Partner Nicolas Brooke and Associate Camille Gravis discuss the new EU whistleblower directive and its impact on corporate entities, in The American Lawyer.
On 7 October 2019, the European Parliament adopted a new Directive on the protection of persons who report breaches of Union law (the “Directive”). It applies to virtually all areas of economic activity, ranging from public procurement to public health or the prevention of money laundering and terrorist financing.
As specified in the Directive’s preamble, whistle-blower protection is currently fragmented across Member States and uneven across policy areas. The Directive’s purpose is therefore to impose common minimum standards in this area across the Union, in order to promote any report of breaches of Union law.
The Directive provides a wealth of information regarding who qualifies as a whistle-blower. The protection applies to persons carrying on a professional activity in the private or public sector: those who have the status of workers within the meaning of Article 45(1) TFEU, but also civil servants, and self-employed workers or non-executive directors. The Directive goes further in extending the protection afforded to whistle-blowers to their “facilitators” or to persons who are connected with them, such as colleagues or relatives who could also potentially suffer retaliation.

* [TO-DO ITEM]
Decide whether each of these statements agrees with the passage on the EU whistleblower directive. For each one, answer yes or no and quote the words from the passage that settle it.
1. The European Parliament adopted the Directive on 7 October 2019.
2. The Directive protects only people working in the private sector.
3. The Directive's protection can reach relatives of a whistle-blower.

* [DATA EXTRACT]
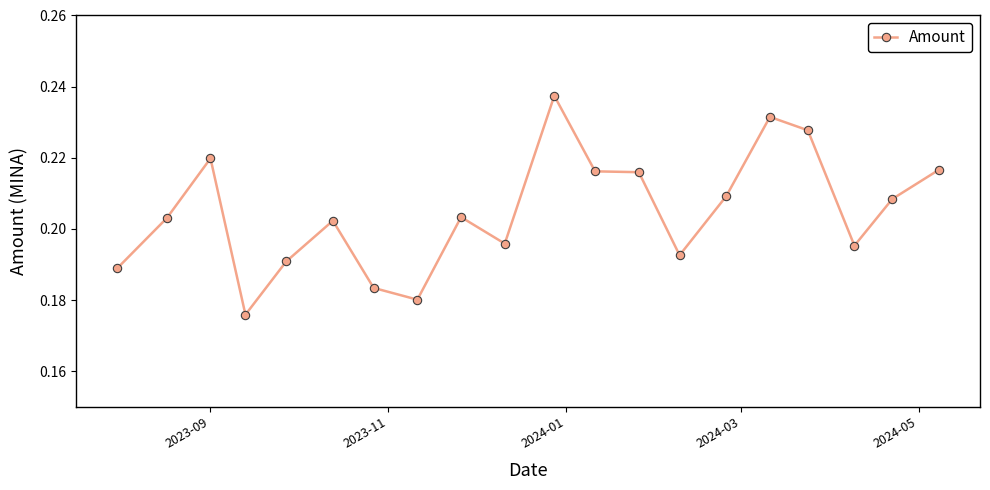

How many values are between 0 and 1?

20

* [SOLUTION FOR THIS PROBLEM]
1. Yes: "On 7 October 2019, the European Parliament adopted a new Directive on the protection of persons who report breaches of Union law"
2. No: "The protection applies to persons carrying on a professional activity in the private or public sector"
3. Yes: "persons who are connected with them, such as colleagues or relatives who could also potentially suffer retaliation"